Oh, I see - you’re referring to the arrow in the popup menu, not the arrow on the lightbulb itself. Yes, that will show further options for each item, often allowing you to disable the relevant inspection, or configure it, etc.

puzzler23:10:49

Right, I thought that arrow was the only thing to click on. It gives you an option to "configure indentation" which is what I thought I needed to click, but it takes you somewhere that doesn't do anything.

puzzler23:10:28

Or, at least, all it lets you do is turn on and off the indentation overall, I think.

cfleming23:10:57

Yes. You can see the indentation configuration under Settings-&gt;Editor-&gt;Code Style-&gt;Clojure-&gt;Form Parameters, and the resolution configuration under Settings-&gt;Languages &amp; Frameworks-&gt;Clojure-&gt;Symbol Resolution.

cfleming23:10:35

Neither of those currently allow editing the forms, because of my fear of JTables - that’s on my list to fix.

cfleming23:10:13

Oh, and those settings should both persist across projects.

puzzler23:10:01

Is there any way to "unteach" something you've added to the indentation configuration?

cfleming23:10:00

Not currently, due to the aforementioned JTable fear.

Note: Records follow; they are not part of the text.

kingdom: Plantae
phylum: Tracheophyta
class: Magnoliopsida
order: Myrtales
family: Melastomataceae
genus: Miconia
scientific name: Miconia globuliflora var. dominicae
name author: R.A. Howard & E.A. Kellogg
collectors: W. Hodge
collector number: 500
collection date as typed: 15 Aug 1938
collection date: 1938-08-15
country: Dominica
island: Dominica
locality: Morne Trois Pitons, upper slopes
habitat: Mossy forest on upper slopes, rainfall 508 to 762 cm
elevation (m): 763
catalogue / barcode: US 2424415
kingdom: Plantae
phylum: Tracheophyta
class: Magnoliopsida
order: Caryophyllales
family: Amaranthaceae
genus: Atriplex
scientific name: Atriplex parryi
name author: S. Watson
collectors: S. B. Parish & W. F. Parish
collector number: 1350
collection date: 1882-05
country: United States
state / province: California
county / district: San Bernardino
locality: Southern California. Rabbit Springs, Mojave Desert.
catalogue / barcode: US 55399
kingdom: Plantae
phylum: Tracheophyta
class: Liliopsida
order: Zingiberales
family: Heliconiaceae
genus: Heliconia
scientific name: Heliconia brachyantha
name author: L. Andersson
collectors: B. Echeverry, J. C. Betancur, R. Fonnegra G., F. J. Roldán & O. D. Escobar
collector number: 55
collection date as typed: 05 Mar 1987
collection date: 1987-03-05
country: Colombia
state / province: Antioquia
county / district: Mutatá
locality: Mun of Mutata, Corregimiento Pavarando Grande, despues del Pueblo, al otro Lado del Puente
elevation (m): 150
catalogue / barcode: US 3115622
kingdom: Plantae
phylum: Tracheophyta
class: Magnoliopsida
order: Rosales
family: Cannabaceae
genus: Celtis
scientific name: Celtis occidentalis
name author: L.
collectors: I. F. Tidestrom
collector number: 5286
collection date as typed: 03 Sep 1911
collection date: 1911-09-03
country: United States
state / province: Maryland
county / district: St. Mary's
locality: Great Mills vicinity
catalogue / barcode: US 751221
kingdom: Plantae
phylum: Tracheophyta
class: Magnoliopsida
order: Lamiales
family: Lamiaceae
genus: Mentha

You can reconfigure the form to the correct indentation, though.

puzzler23:10:10

What is the difference between 0 and indent?

cfleming23:10:49

There probably isn’t one, now that I think about it.

cfleming23:10:09

Both will cause all forms after the head symbol to be indented two spaces.

puzzler23:10:24

Hmmm, so is there a way to get back to something working like functions do by default, i.e., things line up under the first parameter?

cfleming23:10:25

That’s something I realised was missing, and will add for the next EAP, now that you mention it. Functions internally have essentially Integer.MAX_VALUE parameters - the best approximation available in the UI right now is to set that to 9. I’ll add a “Function” option there which will do the right thing.